* Task directions: Restating every entry exactly is the whole task.

[Records from a dataset]
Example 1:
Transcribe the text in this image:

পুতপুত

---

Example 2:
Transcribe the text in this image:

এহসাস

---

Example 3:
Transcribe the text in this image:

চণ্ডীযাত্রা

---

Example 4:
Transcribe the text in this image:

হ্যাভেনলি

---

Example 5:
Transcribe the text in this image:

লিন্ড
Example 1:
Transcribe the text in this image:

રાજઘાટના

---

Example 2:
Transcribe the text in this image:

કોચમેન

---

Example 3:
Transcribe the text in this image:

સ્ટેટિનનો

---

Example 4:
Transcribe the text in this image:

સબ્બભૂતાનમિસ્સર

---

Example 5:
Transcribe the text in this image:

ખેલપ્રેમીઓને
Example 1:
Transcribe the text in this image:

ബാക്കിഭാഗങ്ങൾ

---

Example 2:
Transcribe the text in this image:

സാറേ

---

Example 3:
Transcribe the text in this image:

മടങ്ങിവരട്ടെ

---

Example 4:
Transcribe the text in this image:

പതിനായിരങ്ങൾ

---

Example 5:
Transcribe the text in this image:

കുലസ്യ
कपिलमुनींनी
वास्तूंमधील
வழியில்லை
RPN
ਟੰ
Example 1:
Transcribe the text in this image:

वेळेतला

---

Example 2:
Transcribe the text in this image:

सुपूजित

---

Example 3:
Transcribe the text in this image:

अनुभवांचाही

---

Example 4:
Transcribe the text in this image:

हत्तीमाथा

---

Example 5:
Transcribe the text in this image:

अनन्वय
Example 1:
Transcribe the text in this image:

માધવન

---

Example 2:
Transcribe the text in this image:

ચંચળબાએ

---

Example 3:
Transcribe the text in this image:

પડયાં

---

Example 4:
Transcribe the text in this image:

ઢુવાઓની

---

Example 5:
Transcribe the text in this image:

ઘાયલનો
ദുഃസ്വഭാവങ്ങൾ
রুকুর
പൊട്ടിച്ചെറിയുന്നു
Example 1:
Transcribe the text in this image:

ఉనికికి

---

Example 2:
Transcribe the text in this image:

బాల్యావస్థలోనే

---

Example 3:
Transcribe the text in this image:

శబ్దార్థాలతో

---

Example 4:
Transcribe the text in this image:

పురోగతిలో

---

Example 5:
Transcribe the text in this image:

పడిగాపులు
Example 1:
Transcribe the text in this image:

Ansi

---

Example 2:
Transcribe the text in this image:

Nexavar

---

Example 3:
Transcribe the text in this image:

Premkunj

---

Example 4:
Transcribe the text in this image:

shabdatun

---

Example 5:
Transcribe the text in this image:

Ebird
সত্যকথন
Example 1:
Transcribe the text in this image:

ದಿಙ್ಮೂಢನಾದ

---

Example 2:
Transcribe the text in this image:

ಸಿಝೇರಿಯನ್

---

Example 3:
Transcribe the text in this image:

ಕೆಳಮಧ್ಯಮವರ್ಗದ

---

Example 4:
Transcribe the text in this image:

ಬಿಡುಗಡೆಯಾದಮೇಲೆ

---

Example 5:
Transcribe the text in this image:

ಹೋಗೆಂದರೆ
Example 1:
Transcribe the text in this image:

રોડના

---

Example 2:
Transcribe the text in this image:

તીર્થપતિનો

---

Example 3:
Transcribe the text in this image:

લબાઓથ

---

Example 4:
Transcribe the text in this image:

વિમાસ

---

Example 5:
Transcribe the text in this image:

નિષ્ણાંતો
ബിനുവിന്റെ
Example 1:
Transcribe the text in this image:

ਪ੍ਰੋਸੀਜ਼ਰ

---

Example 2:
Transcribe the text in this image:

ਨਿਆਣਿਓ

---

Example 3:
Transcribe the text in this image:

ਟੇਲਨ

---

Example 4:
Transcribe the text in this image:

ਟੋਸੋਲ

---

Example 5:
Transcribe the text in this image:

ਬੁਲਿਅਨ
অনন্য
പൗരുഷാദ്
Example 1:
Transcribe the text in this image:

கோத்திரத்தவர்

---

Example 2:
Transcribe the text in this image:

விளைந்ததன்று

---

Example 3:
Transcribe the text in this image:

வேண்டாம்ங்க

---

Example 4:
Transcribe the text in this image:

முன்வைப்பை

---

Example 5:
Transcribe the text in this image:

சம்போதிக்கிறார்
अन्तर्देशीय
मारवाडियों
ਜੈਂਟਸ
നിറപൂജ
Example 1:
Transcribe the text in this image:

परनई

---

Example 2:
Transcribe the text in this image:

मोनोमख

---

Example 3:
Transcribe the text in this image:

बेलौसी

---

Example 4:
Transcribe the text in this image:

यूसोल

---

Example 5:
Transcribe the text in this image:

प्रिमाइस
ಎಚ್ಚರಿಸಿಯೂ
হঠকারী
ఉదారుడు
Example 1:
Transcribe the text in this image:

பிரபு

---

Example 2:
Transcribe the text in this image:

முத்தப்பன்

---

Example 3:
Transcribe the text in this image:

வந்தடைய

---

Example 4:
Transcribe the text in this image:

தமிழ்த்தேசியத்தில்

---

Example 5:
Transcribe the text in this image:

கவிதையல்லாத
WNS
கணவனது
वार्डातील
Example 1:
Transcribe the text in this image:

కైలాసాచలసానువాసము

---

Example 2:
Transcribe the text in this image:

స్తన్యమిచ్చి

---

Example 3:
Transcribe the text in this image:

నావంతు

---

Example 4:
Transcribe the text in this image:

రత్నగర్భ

* Result of the exercise:
Example 1:
Transcribe the text in this image:

পুতপুত

---

Example 2:
Transcribe the text in this image:

এহসাস

---

Example 3:
Transcribe the text in this image:

চণ্ডীযাত্রা

---

Example 4:
Transcribe the text in this image:

হ্যাভেনলি

---

Example 5:
Transcribe the text in this image:

লিন্ড
Example 1:
Transcribe the text in this image:

રાજઘાટના

---

Example 2:
Transcribe the text in this image:

કોચમેન

---

Example 3:
Transcribe the text in this image:

સ્ટેટિનનો

---

Example 4:
Transcribe the text in this image:

સબ્બભૂતાનમિસ્સર

---

Example 5:
Transcribe the text in this image:

ખેલપ્રેમીઓને
Example 1:
Transcribe the text in this image:

ബാക്കിഭാഗങ്ങൾ

---

Example 2:
Transcribe the text in this image:

സാറേ

---

Example 3:
Transcribe the text in this image:

മടങ്ങിവരട്ടെ

---

Example 4:
Transcribe the text in this image:

പതിനായിരങ്ങൾ

---

Example 5:
Transcribe the text in this image:

കുലസ്യ
कपिलमुनींनी
वास्तूंमधील
வழியில்லை
RPN
ਟੰ
Example 1:
Transcribe the text in this image:

वेळेतला

---

Example 2:
Transcribe the text in this image:

सुपूजित

---

Example 3:
Transcribe the text in this image:

अनुभवांचाही

---

Example 4:
Transcribe the text in this image:

हत्तीमाथा

---

Example 5:
Transcribe the text in this image:

अनन्वय
Example 1:
Transcribe the text in this image:

માધવન

---

Example 2:
Transcribe the text in this image:

ચંચળબાએ

---

Example 3:
Transcribe the text in this image:

પડયાં

---

Example 4:
Transcribe the text in this image:

ઢુવાઓની

---

Example 5:
Transcribe the text in this image:

ઘાયલનો
ദുഃസ്വഭാവങ്ങൾ
রুকুর
പൊട്ടിച്ചെറിയുന്നു
Example 1:
Transcribe the text in this image:

ఉనికికి

---

Example 2:
Transcribe the text in this image:

బాల్యావస్థలోనే

---

Example 3:
Transcribe the text in this image:

శబ్దార్థాలతో

---

Example 4:
Transcribe the text in this image:

పురోగతిలో

---

Example 5:
Transcribe the text in this image:

పడిగాపులు
Example 1:
Transcribe the text in this image:

Ansi

---

Example 2:
Transcribe the text in this image:

Nexavar

---

Example 3:
Transcribe the text in this image:

Premkunj

---

Example 4:
Transcribe the text in this image:

shabdatun

---

Example 5:
Transcribe the text in this image:

Ebird
সত্যকথন
Example 1:
Transcribe the text in this image:

ದಿಙ್ಮೂಢನಾದ

---

Example 2:
Transcribe the text in this image:

ಸಿಝೇರಿಯನ್

---

Example 3:
Transcribe the text in this image:

ಕೆಳಮಧ್ಯಮವರ್ಗದ

---

Example 4:
Transcribe the text in this image:

ಬಿಡುಗಡೆಯಾದಮೇಲೆ

---

Example 5:
Transcribe the text in this image:

ಹೋಗೆಂದರೆ
Example 1:
Transcribe the text in this image:

રોડના

---

Example 2:
Transcribe the text in this image:

તીર્થપતિનો

---

Example 3:
Transcribe the text in this image:

લબાઓથ

---

Example 4:
Transcribe the text in this image:

વિમાસ

---

Example 5:
Transcribe the text in this image:

નિષ્ણાંતો
ബിനുവിന്റെ
Example 1:
Transcribe the text in this image:

ਪ੍ਰੋਸੀਜ਼ਰ

---

Example 2:
Transcribe the text in this image:

ਨਿਆਣਿਓ

---

Example 3:
Transcribe the text in this image:

ਟੇਲਨ

---

Example 4:
Transcribe the text in this image:

ਟੋਸੋਲ

---

Example 5:
Transcribe the text in this image:

ਬੁਲਿਅਨ
অনন্য
പൗരുഷാദ്
Example 1:
Transcribe the text in this image:

கோத்திரத்தவர்

---

Example 2:
Transcribe the text in this image:

விளைந்ததன்று

---

Example 3:
Transcribe the text in this image:

வேண்டாம்ங்க

---

Example 4:
Transcribe the text in this image:

முன்வைப்பை

---

Example 5:
Transcribe the text in this image:

சம்போதிக்கிறார்
अन्तर्देशीय
मारवाडियों
ਜੈਂਟਸ
നിറപൂജ
Example 1:
Transcribe the text in this image:

परनई

---

Example 2:
Transcribe the text in this image:

मोनोमख

---

Example 3:
Transcribe the text in this image:

बेलौसी

---

Example 4:
Transcribe the text in this image:

यूसोल

---

Example 5:
Transcribe the text in this image:

प्रिमाइस
ಎಚ್ಚರಿಸಿಯೂ
হঠকারী
ఉదారుడు
Example 1:
Transcribe the text in this image:

பிரபு

---

Example 2:
Transcribe the text in this image:

முத்தப்பன்

---

Example 3:
Transcribe the text in this image:

வந்தடைய

---

Example 4:
Transcribe the text in this image:

தமிழ்த்தேசியத்தில்

---

Example 5:
Transcribe the text in this image:

கவிதையல்லாத
WNS
கணவனது
वार्डातील
Example 1:
Transcribe the text in this image:

కైలాసాచలసానువాసము

---

Example 2:
Transcribe the text in this image:

స్తన్యమిచ్చి

---

Example 3:
Transcribe the text in this image:

నావంతు

---

Example 4:
Transcribe the text in this image:

రత్నగర్భ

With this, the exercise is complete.